Monday, September 5, 2011

Major reasons for software failure

There are often the cases, when the software is not shipped on time or even if it is shipped, it is not shipped with the quality that is expected of it, resulting in an eventual failure of the project.

A research conducted by market research firm Info-Tech Research Group says 95 per cent of information technology groups "are not delivering some number of projects on time or to the full satisfaction of the business executive."

While there may be many reasons for this, the major reasons involve the following:

Poorly defined scope:
In most of the cases, the reason is not the clarification of the requirements.

  • It may be because of an unreasonable deadline from sales/management
  • It may be due to overlooking the customer's expectations or it could have been preconceived notions from the start
  • It could have been a developer promising a particular UI widget (The "gee whiz" factor) or it could have been a developer not challenging the inclusion of a particular UI widget (which, the customer, wants desperately)
  • It could be that the projected savings were wrong or it could be that an important scope change was delayed until the next version
In the end, it all boils down to the user/customer expectations regarding a software. If you have met the customer's requirements, you have a successful software.

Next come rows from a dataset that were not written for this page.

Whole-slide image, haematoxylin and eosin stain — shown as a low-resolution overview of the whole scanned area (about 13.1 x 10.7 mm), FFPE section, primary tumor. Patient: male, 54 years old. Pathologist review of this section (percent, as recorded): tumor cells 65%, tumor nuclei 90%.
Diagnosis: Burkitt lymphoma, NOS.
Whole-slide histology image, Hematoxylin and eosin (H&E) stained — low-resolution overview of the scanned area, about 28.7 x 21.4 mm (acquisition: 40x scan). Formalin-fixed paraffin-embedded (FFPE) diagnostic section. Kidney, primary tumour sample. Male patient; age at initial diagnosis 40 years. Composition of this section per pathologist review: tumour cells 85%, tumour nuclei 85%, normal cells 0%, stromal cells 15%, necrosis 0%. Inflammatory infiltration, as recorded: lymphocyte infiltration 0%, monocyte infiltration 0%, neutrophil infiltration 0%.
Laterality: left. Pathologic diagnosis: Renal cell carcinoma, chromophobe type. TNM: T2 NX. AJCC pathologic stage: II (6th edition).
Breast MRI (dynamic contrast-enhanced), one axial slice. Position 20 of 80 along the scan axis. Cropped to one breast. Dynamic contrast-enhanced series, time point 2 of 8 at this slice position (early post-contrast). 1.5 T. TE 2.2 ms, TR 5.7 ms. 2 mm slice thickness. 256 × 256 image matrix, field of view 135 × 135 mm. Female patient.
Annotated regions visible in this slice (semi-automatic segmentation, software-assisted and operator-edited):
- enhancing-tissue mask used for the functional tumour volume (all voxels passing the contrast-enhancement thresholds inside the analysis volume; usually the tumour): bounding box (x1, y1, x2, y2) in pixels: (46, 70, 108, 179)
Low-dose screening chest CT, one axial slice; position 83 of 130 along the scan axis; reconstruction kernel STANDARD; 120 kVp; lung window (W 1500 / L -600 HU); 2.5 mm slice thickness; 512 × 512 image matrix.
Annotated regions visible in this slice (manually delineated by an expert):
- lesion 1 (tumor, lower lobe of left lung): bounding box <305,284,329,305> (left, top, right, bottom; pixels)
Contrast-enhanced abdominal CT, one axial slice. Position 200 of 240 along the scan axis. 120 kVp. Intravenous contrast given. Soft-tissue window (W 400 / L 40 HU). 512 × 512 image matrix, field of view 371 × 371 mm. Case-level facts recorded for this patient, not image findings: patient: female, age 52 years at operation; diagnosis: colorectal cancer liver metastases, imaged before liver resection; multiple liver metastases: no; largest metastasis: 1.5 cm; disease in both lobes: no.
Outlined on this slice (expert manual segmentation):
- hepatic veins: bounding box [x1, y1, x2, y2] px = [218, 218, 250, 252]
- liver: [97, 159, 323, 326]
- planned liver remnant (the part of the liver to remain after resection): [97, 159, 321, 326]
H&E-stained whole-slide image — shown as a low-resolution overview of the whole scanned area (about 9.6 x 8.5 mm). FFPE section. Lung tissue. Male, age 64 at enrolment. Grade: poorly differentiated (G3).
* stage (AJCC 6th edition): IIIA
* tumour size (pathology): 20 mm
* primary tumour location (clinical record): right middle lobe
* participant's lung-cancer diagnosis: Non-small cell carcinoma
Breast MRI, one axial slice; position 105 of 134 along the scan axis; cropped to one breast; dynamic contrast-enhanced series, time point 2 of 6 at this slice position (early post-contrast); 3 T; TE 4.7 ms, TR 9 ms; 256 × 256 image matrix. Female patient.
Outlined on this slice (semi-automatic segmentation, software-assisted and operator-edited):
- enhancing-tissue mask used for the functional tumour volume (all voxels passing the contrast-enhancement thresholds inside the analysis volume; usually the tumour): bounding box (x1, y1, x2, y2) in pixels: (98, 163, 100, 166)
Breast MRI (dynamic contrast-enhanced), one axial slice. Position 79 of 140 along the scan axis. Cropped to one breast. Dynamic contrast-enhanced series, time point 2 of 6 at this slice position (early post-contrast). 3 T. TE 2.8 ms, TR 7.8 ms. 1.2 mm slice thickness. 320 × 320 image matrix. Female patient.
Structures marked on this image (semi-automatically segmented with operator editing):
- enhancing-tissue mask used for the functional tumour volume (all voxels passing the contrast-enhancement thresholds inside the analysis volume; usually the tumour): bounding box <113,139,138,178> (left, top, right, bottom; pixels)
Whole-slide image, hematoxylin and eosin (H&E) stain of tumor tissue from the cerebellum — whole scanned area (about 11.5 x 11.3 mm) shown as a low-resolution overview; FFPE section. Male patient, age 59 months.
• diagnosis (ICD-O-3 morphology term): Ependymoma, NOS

My friend, Hassan, has a very good post here, regarding the requirements gathering of a software project which can be a good reading source.

Unmotivated Developers:
In some of the cases, the software failure arrives because of a lack of interest or respect towards the software from some or whole of the development team. It may be due to the following reasons...
  • Development team is not motivated enough for the project
  • The hype against the project is not created before the arrival of the project to keep the team thinking about the project
  • Lack of interest from the authorities/management in the project sometimes result in the lack of interest from the development team
Lack of Domain Knowledge:
Sometimes, it is the case when developers are assigned tasks and they have not enough knowledge about the project or about the organization for which they are developing the project.
  • One of the reason could be that the development team has not been given much time to do R & D for the project
  • The development team hired for the project has not enough background experience for related developments
  • The development team hired for the project is incompetent for producing the goods on time
In the end, I think it all concludes to the fact that the customer satisfaction is the first and fore-most thing and all the above factors contribute to the satisfaction (or dissatisfaction) of the customer. 

As a project manager, we must look into these factors before going ahead for the development of the project.

We can minimize the risks mentioned above by doing the following simple tasks:
  1. Focus on features not implementation tasks.
  2. Work in iterations (like weekly or biweekly).
  3. Release working features to your staging environment in order of priority.
  4. Unit test your code as you go, so you're not slowed down by a bug-list that increases geometrically as you approach the release date.
  5. Be prepared to cut scope from the less important features. Stuff always takes longer than you think it will.
  6. Make sure you sketch out the UI in advance (if there is a UI), and show it to potential users.
  7. Test, test, and test some more. This seems counter-intuitive, but it saves more time than takes.